Javier and Graeme on a quiet Welsh main road
 Another rider, Graeme, joined us for a while. Coming from the Durham area, he had made the long drive to Chepstow the night before, and was doing this as his first 600 (forget me if I got this wrong though!). One thing he did mention, and both Javier and I agreed with, is that this long audaxes should be (and they are, at least for me!) a holiday. No need to rush it.

Discussing whether audax should feel like a holiday
There were lots of unusual bikes on the BCM. From the usual low-end Moultons, to a top of the range (pricey) one, disc brakes, electric gears (one rider reported a flat Di2 battery!) a Brompton, fixies, one recumbent and someone mention a tandem?

Pricey Moulton. A good example of British engineering at its best
A headwind made an appearance as we climbed towards the second control. This made the group split, leaving Javier and I slowly grinding up the gentle hill. Even though it wasn’t steep by any means, the headwind made for some slow progress. Javier moved to the front and I just tried and follow him.

160 km into the ride we got to the second control. At the café we saw a good number of bikes outside, indicating a potential delay in getting our food ordered. Even though I had food, I fancied a little reward in the form of warm soup. Potato soup and leek was my choice, with double serving of bread, a coke and a scone. Not the quickest service, but we got lucky to get there before the main group. The area looked nice, and I suppose may be busy with mountain bikers at the weekend given they had bike washing facilities and were showing downhill videos. Apparently all their loo water and bike washing water is collected from rain.

● **Goals**
(A) In the audax ride account, what soup did the writer order at the second control?
(B) Write the next part of the audax ride account, picking up right after its last sentence.
The data has nothing to do with this.

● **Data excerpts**
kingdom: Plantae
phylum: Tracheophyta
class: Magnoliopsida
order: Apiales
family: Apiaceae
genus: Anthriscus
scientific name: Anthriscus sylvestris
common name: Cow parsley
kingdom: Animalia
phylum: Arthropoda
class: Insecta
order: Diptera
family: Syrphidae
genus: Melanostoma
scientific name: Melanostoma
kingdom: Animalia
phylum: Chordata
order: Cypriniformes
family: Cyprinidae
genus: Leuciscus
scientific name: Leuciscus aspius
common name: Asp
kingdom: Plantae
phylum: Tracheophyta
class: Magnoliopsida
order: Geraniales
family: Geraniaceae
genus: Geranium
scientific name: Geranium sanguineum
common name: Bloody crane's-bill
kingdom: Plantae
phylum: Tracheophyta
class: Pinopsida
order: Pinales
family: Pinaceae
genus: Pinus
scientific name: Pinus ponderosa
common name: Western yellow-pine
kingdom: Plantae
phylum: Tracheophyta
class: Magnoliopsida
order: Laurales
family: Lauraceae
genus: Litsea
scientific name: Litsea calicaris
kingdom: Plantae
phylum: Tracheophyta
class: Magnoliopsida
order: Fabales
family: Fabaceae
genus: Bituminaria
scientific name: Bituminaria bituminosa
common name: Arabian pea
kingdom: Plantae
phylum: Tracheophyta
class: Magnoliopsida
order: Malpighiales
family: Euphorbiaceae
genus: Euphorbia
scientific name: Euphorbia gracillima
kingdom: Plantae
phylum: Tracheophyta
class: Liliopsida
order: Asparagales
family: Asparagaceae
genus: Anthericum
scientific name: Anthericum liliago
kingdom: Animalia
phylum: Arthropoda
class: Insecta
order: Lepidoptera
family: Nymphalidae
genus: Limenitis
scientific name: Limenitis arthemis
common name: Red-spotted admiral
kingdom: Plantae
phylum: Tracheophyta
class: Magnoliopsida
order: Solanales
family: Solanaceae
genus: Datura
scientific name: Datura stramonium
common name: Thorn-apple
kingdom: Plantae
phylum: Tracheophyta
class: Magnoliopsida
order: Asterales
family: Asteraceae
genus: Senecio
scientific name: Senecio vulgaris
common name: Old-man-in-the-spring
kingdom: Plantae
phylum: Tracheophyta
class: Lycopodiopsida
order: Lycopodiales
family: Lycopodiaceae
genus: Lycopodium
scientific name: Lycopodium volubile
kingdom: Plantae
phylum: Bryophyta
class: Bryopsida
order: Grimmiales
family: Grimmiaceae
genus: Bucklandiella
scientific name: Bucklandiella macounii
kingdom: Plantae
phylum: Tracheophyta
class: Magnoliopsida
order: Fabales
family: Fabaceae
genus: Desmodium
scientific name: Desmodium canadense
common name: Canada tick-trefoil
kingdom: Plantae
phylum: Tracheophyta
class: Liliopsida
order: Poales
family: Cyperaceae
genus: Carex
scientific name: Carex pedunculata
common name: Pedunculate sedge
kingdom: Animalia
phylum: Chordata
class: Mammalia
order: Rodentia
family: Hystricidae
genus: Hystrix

● **Solved tasks**
(A) Potato and leek soup.

(B)
The scenery was already changing

Much needed café control at Nant-Yr-Arian

Should check this out on a mtb, sometime
My stomach had already been complaining by now, but it wasn’t unbereable. A quick visit to the loos did the job, at least for now. Upon leaving the café, the queue was considerable. We saw Jordan pull in as we got ready for the descent. It was colder now, so we put on some long finger gloves and quickly got back on to the road. The next stage would take us West towards Dolgellau, which we would visit again at the 400 km mark.

The downhill from here was quick, and on very smooth tarmac. This section took on main roads, which for the standards we are used to in the Southeast of England, weren’t too bad. A few drivers though kept on using their horns, for no real reason. The road had some elevations, but again, nothing to serious and always very gentle when going up. We were in a group of 7 or 8 riders, all led by Tom, the organizer  of some fine Essex brevets whom I also rode my first 600 km ride with last September. As Javier best describes it on his blog “the Mozart of the pace making”, he kept the perfect pace for a while that no one bothered or were able to do a turn at the front. Thanking him when I finally got past him, he said he actually enjoys being at the front keeping his own pace!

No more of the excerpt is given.